◆ DOCUMENT EXCERPT ◆

_ _ _ _

Background

Human papillomavirus (HPV) infects human epithelial cells, mainly in skin and mucous membrane. In women, HPV infections are associated with cervical cancer. At present, more than 200 HPV genotypes have been identified [1]. Over 99% of cervical cancers contain HPV DNA, and the proportion related to specific high-risk human papillomavirus (HR-HPV) types varies geographically and ethnically [2]. HR-HPV is classified into 15 types (HPV16, 18, 21, 33, 35, 39, 45, 51, 52, 56, 58, 59, 68, 73 and 82), among which HPV16 and HPV18 are two of the most prevalent types and account for about 70% of all HPV related cervical cancers [3]. Persistent HPV infection is the major cause of cervical cancer [4].

The genome of papillomavirus contains a double-stranded circular DNA of about 8 kb in size. The papillomavirus genome is generally divided into three distinct regions: early genes (E1, E2, E4, E5, E6, E7 and E8), late genes (L1 and L2) and the upstream regulatory region (URR) [3]. The overexpression of viral oncoproteins E6 and E7 is an important factor and prerequisite for the malignant transformation of cells [5]. The malicious growth of HPV-infected cancer cells is based on the continuous expression of the E6 and E7 oncogenes [6]. So, the E6 and E7 proteins are often considered the ideal targets for the development of therapeutic HPV vaccines [6,7,8]. The E6 and E7 oncoproteins play an important role in unregulated cell proliferation and cancer development, and the carcinogenic characteristics of HPV DNA depend largely on the function of E6 and E7 oncoproteins [9]. The E6 oncoprotein binds to the cellular ubiquitin ligase E6AP, and the E6/E6AP complex recruits and degrades P53 [10]. The E7 protein binds to the tumor suppressor pRB and degrades it, causing the release of E2F transcription factor which promotes the mitotic phase of cell cycle and induces excessive cell proliferation [9, 11]. The L1 and L2 genes encode viral capsid proteins, and purified L1 proteins can self-assemble into virus-like particles (VLPs) with high immunogenicity [12]. The process of L1 protein self-assembly in VLPs is influenced by the polymorphism of the viral L1 gene [13, 14]. VLPs are widely used in HPV prophylactic vaccines preparation, and the production of protective antibodies often requires intact VLPs involvement [15].

_ _ _ _

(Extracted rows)
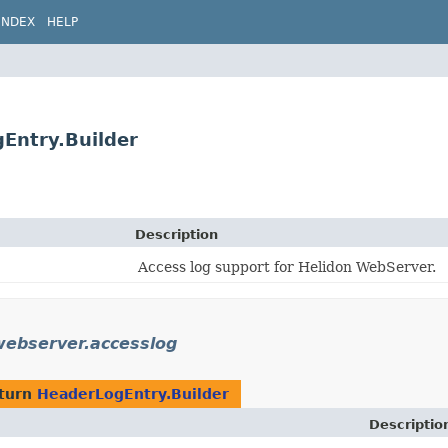
INDEX
HELP
Entry.Builder
Description
Access log support for Helidon WebServer.
.webserver.accesslog
eturn
HeaderLogEntry.Builder
Descriptio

_ _ _ _

◆ EXERCISE SET ◆
1. In the background on human papillomavirus, which two high-risk types together account for about 70% of HPV-related cervical cancers?
2. Resume the background on human papillomavirus, starting after its final sentence.
These rows have no connection to the background on human papillomavirus.

◆ RESPONSES ◆
1. HPV16 and HPV18.

2.
HPV18, which belongs to the alpha genus and the A7 species, can be divided into 3 lineages and 9 sublineages: (1) A, A1–A5; (2) B, B1–B3; (3) C [16]. In China, 16, 52, 58, 53 and 18 were the top five most common HPV genotypes [17]. It has been reported that in invasive cervical cancer, HPV16 and HPV18 were the most common types in all regions [18]. However, HPV variation and the development of cervical cancer also show significant genetic diversity and geographical characteristics [19]. At present, the research on HPV18 variation in central China is limited to some extent. The purpose of this study was to identify and analyze the sequence variation and corresponding amino acid variation of HPV18 E6-E7 and L1 genes in Jingzhou, central China, which may provide useful data for HPV prevention and treatment studies in specific populations in this region.

Materials and methods

Ethics statement

All patients provided informed consent, and formal informed consent was acquired. This study was approved by the Ethics Committee of Jingzhou Hospital Affiliated to Yangtze University, and all the work followed the ethics guidelines of the hospital. The ethical approval number is 2022–048-01. Data were analyzed anonymously.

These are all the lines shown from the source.